#### [Your task]
Pull out each line of the data below that contains the string "Triglav". Uppercase and lowercase letters count as different.

#### [The data]
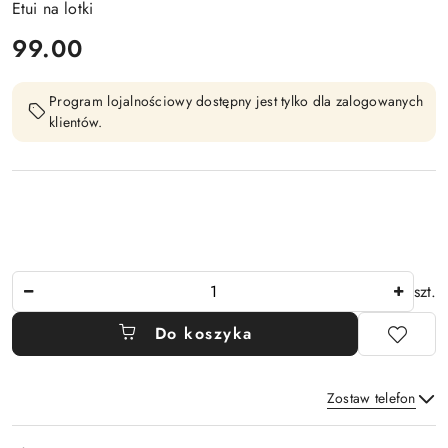
Etui na lotki
cena:
99.00
Program lojalnościowy dostępny jest tylko dla zalogowanych
klientów.
Ilość
szt.
Do koszyka
Zostaw telefon
Dostępność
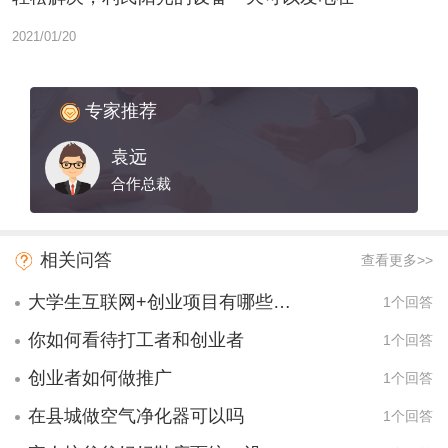
2021/01/20
专家推荐
袁远
合作总裁
相关问答
查看更多>>
大学生互联网+创业项目有哪些项目？
1个回答
你如何看待打工者和创业者
1个回答
创业者如何做推广
1个回答
在县城做空气净化器可以吗
1个回答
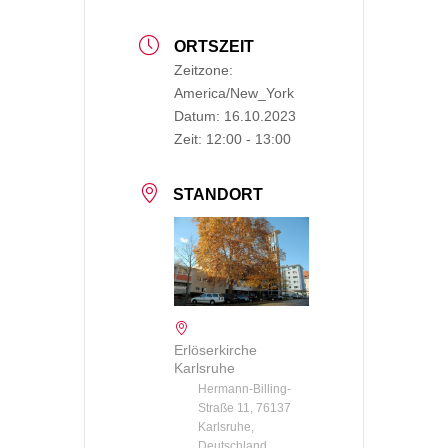
ORTSZEIT
Zeitzone:
America/New_York
Datum:
16.10.2023
Zeit:
12:00 - 13:00
STANDORT
Erlöserkirche
Karlsruhe
Hermann-Billing-
Straße 11, 76137
Karlsruhe,
Deutschland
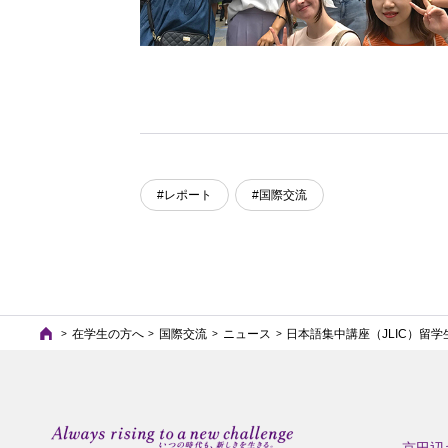
#レポート
#国際交流
在学生の方へ
国際交流
ニュース
日本語集中講座（JLIC）留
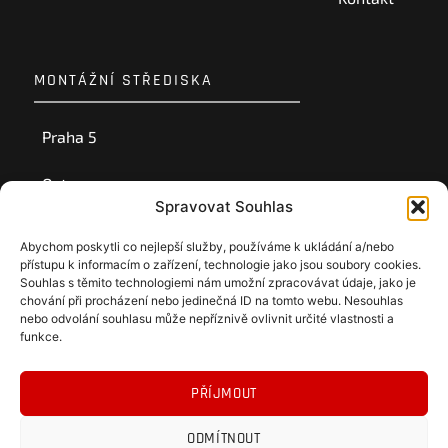
MONTÁŽNÍ STŘEDISKA
Praha 5
Ostrava
Spravovat Souhlas
Ústí nad Labem
Abychom poskytli co nejlepší služby, používáme k ukládání a/nebo
přístupu k informacím o zařízení, technologie jako jsou soubory cookies.
Souhlas s těmito technologiemi nám umožní zpracovávat údaje, jako je
chování při procházení nebo jedinečná ID na tomto webu. Nesouhlas
nebo odvolání souhlasu může nepříznivě ovlivnit určité vlastnosti a
funkce.
PŘÍJMOUT
ODMÍTNOUT
Obchodní podmínky
Ochrana osobních údajů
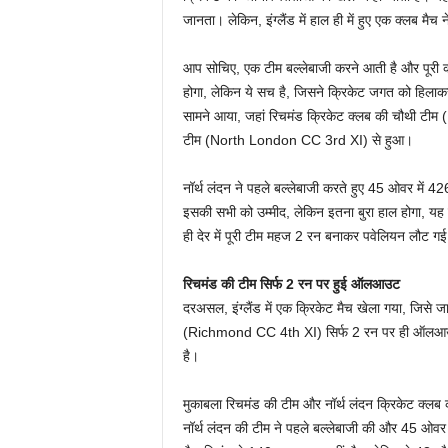
जानता। लेकिन, इंग्लैंड में हाल ही में हुए एक क्लब मै
आप सोचिए, एक टीम बल्लेबाजी करने आती है और पूरी
होगा, लेकिन ये सच है, जिसने क्रिकेट जगत को हिलाकर 
सामने आया, जहां रिचमंड क्रिकेट क्लब की चौथी टीम
टीम (North London CC 3rd XI) से हुआ।
नॉर्थ लंदन ने पहले बल्लेबाजी करते हुए 45 ओवर में 42
इसकी सभी को उम्मीद, लेकिन इतना बुरा हाल होगा, यह 
ही देर में पूरी टीम महज 2 रन बनाकर पवेलियन लौट ग
रिचमंड की टीम सिर्फ 2 रन पर हुई ऑलआउट
दरअसल, इंग्लैंड में एक क्रिकेट मैच खेला गया, जिसे
(Richmond CC 4th XI) सिर्फ 2 रन पर ही ऑलआउट हो
है।
मुकाबला रिचमंड की टीम और नॉर्थ लंदन क्रिकेट क्ल
नॉर्थ लंदन की टीम ने पहले बल्लेबाजी की और 45 ओव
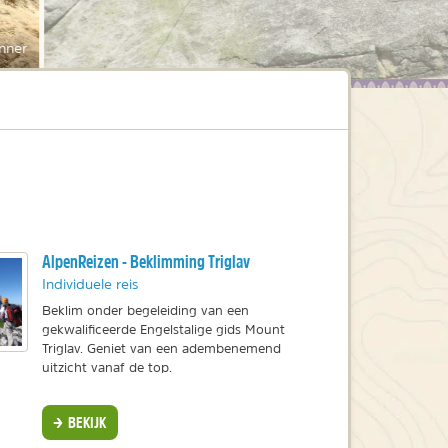
nner
AlpenReizen - Beklimming Triglav
Individuele reis
Beklim onder begeleiding van een
gekwalificeerde Engelstalige gids Mount
Triglav. Geniet van een adembenemend
uitzicht vanaf de top.
BEKIJK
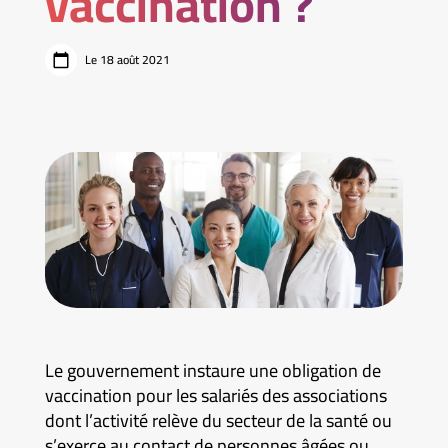
vaccination ?
Le 18 août 2021
Le gouvernement instaure une obligation de
vaccination pour les salariés des associations
dont l’activité relève du secteur de la santé ou
s’exerce au contact de personnes âgées ou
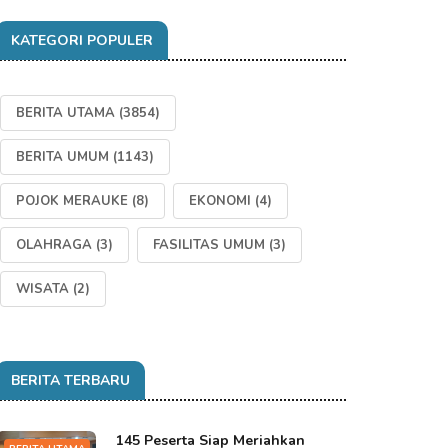
KATEGORI POPULER
BERITA UTAMA
(3854)
BERITA UMUM
(1143)
POJOK MERAUKE
(8)
EKONOMI
(4)
OLAHRAGA
(3)
FASILITAS UMUM
(3)
WISATA
(2)
BERITA TERBARU
145 Peserta Siap Meriahkan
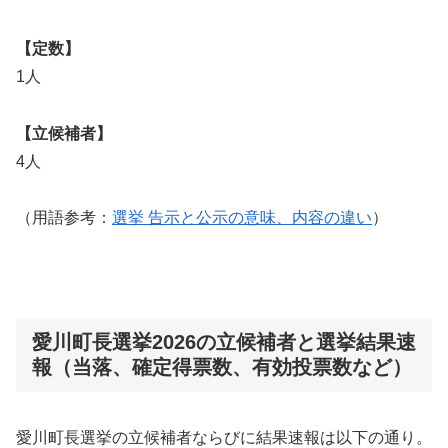
【定数】
1人
【立候補者】
4人
（用語参考：
選挙 告示と公示の意味、内容の違い
）
愛川町長選挙2026の立候補者と選挙結果速
報（当落、確定得票数、有効投票数など）
愛川町長選挙の立候補者ならびに結果速報は以下の通り。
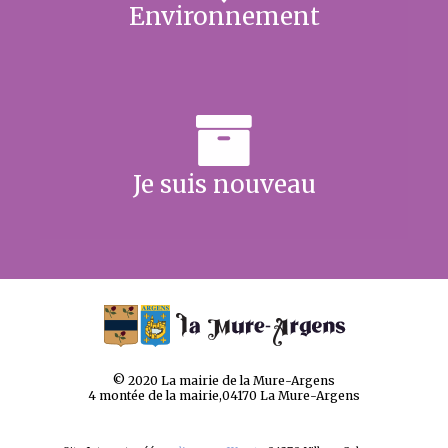
Environnement
Je suis nouveau
© 2020 La mairie de la Mure-Argens
4 montée de la mairie,04170 La Mure-Argens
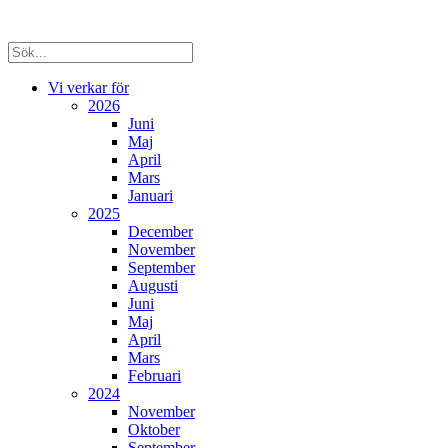
Vi verkar för
2026
Juni
Maj
April
Mars
Januari
2025
December
November
September
Augusti
Juni
Maj
April
Mars
Februari
2024
November
Oktober
September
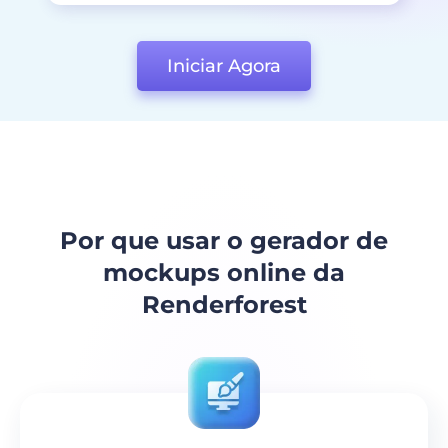
Iniciar Agora
Por que usar o gerador de
mockups online da
Renderforest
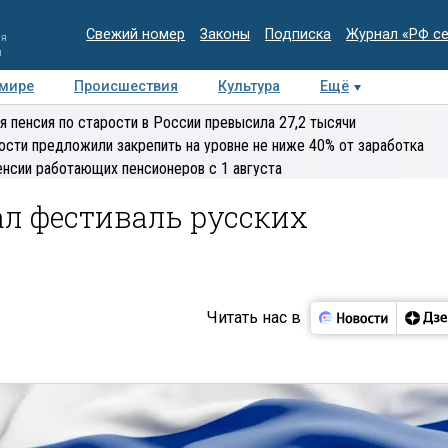
Свежий номер
Законы
Подписка
Журнал «РФ с
ия
и
 мире
Происшествия
Культура
Ещё
Медиацентр
Интервью
Колумнисты
Делова
я пенсия по старости в России превысила 27,2 тысячи
эксперт
ости предложили закрепить на уровне не ниже 40% от заработка
енсии работающих пенсионеров с 1 августа
ал фестиваль русских
Читать нас в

#### [Exercise solution]
AlpenReizen - Beklimming Triglav
Triglav. Geniet van een adembenemend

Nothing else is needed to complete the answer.